А в глубине бара Рей и Род — субботний оркестр, — уже переодевшиеся в джинсы и рабочие рубашки, сидят друг против друга и пишут письма своим девушкам.
— Как пишется «пренебрежительный»? — спрашивает Рей.
— Что пишется?
— «Пренебрежительный»! Ну что ты в натуре! «При-ни-бри-жительный»! Ты, чего, не знаешь, что ли? Ну например: «Я знаю, что он тебе пренебрежительно лжет и говорит про меня всякое».
— Постой-ка! — Род хватает письмо Рея. — Кому это ты пишешь? Дай-ка, дай-ка!
— Поосторожней, парень! Остынь! Ручками-то не мельтеши! Кому надо, тому и пишу…
— Да ты же пишешь Ронде Энн Нортрап!
— …кому захочу, тому и буду…
— Вот как? Ну смотри, если узнаю, мокрого места не оставлю!
— Значит, вот как.
— И поделом тебе.
— Значит, ты и не отпираешься.
— А чего отпираться!
И оба снова погружаются в свои письма.
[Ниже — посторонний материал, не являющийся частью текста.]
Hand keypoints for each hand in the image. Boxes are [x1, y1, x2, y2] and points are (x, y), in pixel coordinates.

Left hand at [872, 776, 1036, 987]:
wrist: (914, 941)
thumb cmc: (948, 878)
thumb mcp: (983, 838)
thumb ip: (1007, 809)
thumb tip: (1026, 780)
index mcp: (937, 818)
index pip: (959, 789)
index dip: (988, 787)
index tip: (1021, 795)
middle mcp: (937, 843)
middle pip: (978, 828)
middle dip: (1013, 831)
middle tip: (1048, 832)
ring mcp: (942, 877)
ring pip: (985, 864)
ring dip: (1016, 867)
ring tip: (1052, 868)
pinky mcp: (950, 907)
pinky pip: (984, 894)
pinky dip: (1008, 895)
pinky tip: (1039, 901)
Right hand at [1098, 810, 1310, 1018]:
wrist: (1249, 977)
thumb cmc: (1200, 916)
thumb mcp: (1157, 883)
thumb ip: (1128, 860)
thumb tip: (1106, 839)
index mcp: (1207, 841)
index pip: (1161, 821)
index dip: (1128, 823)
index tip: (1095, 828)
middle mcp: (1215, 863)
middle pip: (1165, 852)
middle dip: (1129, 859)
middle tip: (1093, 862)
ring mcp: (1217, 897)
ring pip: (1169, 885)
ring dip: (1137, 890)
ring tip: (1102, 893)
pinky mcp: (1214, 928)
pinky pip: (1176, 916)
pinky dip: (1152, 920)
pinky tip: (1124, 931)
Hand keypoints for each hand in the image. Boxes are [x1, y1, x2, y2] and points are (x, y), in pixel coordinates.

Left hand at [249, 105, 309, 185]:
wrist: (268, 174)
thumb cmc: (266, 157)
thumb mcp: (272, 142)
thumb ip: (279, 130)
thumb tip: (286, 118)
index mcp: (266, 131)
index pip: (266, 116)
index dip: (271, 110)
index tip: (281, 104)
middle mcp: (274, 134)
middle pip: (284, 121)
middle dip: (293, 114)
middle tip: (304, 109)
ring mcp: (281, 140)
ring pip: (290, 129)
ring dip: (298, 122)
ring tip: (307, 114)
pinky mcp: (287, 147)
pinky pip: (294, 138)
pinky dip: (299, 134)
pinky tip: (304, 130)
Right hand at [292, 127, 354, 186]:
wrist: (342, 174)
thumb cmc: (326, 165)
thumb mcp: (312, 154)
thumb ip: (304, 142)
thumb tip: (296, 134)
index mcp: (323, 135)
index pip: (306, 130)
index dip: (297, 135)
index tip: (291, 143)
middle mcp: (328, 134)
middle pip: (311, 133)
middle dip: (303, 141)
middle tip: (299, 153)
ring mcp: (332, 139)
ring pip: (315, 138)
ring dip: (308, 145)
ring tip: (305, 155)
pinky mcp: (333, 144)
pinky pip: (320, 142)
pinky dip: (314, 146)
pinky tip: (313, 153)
Это повторяется уже восемь лет, с тех пор как они начали играть на дансингах в маленьких городках, — ругаются, ухлестывают за одной и той же женщиной, уверяя ее, что уже давно мечтают отделаться от того, другого, болвана, вырваться из этой грязной лужи и, в конце концов, прославиться где-нибудь на телевидении… Вечно на ножах и навечно связанные неудачей и неизбежными оправданиями: «Меня бы уже давно не было в этой выгребной яме, голубка, если бы не этот вонючий болван!» Сжав зубы, они усердно трудятся. Рей задумчиво устремляет взгляд в противоположный конец бара, где Генри, дойдя до самого драматического момента в своем рассказе, для усиления впечатления лупит костылем по стулу.